Comment by zeroxfe
4 days ago
> usual "true random number" bullshit
What's bullshit about it? This is how TRNGs in security enclaves work. They collect entropy from the environment, and use that to continuously reseed a PRNG, which generates bits.
If you're talking "true" in the philosophical sense, that doesn't exist -- the whole concept of randomness relies on an oracle.
What PRNGs lack compared to TRNGs is security (i.e. preventing someone from being able to use past values to predict future values). It's not that they somehow produce statistically invalid results (e.g. they generate 3s more often than 2s or something). Unless they're very poorly constructed.

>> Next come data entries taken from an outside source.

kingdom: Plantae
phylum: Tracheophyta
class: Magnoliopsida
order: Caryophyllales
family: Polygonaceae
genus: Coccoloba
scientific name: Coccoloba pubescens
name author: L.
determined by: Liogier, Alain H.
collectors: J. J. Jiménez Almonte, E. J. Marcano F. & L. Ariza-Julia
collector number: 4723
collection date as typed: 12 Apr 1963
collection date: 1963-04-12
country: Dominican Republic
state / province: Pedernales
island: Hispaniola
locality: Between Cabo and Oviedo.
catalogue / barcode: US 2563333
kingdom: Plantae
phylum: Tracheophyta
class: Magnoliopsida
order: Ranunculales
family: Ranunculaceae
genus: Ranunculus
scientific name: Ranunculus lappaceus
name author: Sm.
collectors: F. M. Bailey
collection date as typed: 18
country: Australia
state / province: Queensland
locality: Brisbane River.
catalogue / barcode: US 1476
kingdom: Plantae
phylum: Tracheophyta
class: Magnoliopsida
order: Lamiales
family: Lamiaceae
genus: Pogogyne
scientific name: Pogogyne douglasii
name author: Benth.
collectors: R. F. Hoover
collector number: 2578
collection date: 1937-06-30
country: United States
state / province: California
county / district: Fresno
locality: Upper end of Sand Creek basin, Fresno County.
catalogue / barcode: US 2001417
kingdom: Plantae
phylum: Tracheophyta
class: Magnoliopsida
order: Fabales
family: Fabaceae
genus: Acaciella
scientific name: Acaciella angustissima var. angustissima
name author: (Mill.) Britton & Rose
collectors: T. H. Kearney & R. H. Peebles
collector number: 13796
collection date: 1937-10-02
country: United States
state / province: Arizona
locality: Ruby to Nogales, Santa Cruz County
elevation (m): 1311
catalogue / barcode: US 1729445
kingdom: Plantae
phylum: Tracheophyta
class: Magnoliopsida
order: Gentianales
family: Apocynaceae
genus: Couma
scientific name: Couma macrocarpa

Maybe people have bad memories from linear congruential generators, these could go really bad (https://en.wikipedia.org/wiki/Marsaglia%27s_theorem)
While LCGs are bad by themselves, they (together with Galois field counters, which have a large number of possible implementations, e.g. LFSRs, GFSRs, XorShift etc.) have some very desirable properties for a PRNG: known period, it is possible to make jumps through the sequence and it is possible to extract sub-sequences from it that are certain to not overlap, e.g. for a multithreaded simulation.
Because of this, the best non-cryptographic PRNGs are made from either a LCG or a GFC that ensures the properties mentioned above, together with a non-linear mixing function that scrambles the output, for much better statistical properties than a linear generator would have alone.
The good cryptographic RNGs have the same kind of structure, but where a one-way hash function or a block cipher function is used to scramble the output of a counter. The counter ensures in a simpler way the same properties as a LCG or GFC. A simple counter can be used here because the output mixing function is much more complex.
I don't think hardware random number generators are bullshit, but it's easy to overstate their importance. Outside of cryptography, there aren't a whole lot of cases that truly require that much care in how random numbers are generated. For the kind of examples the article opens with (web page A/B testing, clinical trials, etc.) you'll never have sample sizes large enough to justify worrying about the difference between a half-decent PRNG and a "true" random number generator.
Yes, agreed. In many cases, the determinism is a feature, particularly being able to store the seed for reproducibility.